RECORDS SUPPLIED Start Marker

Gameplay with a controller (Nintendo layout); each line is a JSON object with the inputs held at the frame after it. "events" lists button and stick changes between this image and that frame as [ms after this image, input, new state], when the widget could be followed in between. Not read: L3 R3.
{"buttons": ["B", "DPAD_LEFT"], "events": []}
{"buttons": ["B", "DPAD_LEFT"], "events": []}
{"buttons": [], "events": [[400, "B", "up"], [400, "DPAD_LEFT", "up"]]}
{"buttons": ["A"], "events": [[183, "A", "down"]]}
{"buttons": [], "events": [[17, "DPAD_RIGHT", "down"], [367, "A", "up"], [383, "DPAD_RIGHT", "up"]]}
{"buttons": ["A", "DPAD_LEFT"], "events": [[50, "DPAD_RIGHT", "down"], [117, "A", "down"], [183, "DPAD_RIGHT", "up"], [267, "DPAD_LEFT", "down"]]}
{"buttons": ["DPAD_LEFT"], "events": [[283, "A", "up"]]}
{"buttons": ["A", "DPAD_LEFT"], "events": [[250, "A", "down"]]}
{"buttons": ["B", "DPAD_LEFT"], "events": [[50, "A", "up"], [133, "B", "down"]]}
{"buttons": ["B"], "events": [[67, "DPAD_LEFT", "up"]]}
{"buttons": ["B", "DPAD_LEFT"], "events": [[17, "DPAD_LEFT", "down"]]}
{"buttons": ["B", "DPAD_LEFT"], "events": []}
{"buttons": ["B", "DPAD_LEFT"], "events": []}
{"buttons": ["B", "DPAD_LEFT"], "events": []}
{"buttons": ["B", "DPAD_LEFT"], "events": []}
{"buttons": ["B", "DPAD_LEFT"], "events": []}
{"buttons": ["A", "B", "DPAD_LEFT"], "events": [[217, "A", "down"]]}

RECORDS SUPPLIED End Marker

→ PROMPT
The full set of records must be output again exactly.

→ THE COMPLETED TASK
Gameplay with a controller (Nintendo layout); each line is a JSON object with the inputs held at the frame after it. "events" lists button and stick changes between this image and that frame as [ms after this image, input, new state], when the widget could be followed in between. Not read: L3 R3.
{"buttons": ["B", "DPAD_LEFT"], "events": []}
{"buttons": ["B", "DPAD_LEFT"], "events": []}
{"buttons": [], "events": [[400, "B", "up"], [400, "DPAD_LEFT", "up"]]}
{"buttons": ["A"], "events": [[183, "A", "down"]]}
{"buttons": [], "events": [[17, "DPAD_RIGHT", "down"], [367, "A", "up"], [383, "DPAD_RIGHT", "up"]]}
{"buttons": ["A", "DPAD_LEFT"], "events": [[50, "DPAD_RIGHT", "down"], [117, "A", "down"], [183, "DPAD_RIGHT", "up"], [267, "DPAD_LEFT", "down"]]}
{"buttons": ["DPAD_LEFT"], "events": [[283, "A", "up"]]}
{"buttons": ["A", "DPAD_LEFT"], "events": [[250, "A", "down"]]}
{"buttons": ["B", "DPAD_LEFT"], "events": [[50, "A", "up"], [133, "B", "down"]]}
{"buttons": ["B"], "events": [[67, "DPAD_LEFT", "up"]]}
{"buttons": ["B", "DPAD_LEFT"], "events": [[17, "DPAD_LEFT", "down"]]}
{"buttons": ["B", "DPAD_LEFT"], "events": []}
{"buttons": ["B", "DPAD_LEFT"], "events": []}
{"buttons": ["B", "DPAD_LEFT"], "events": []}
{"buttons": ["B", "DPAD_LEFT"], "events": []}
{"buttons": ["B", "DPAD_LEFT"], "events": []}
{"buttons": ["A", "B", "DPAD_LEFT"], "events": [[217, "A", "down"]]}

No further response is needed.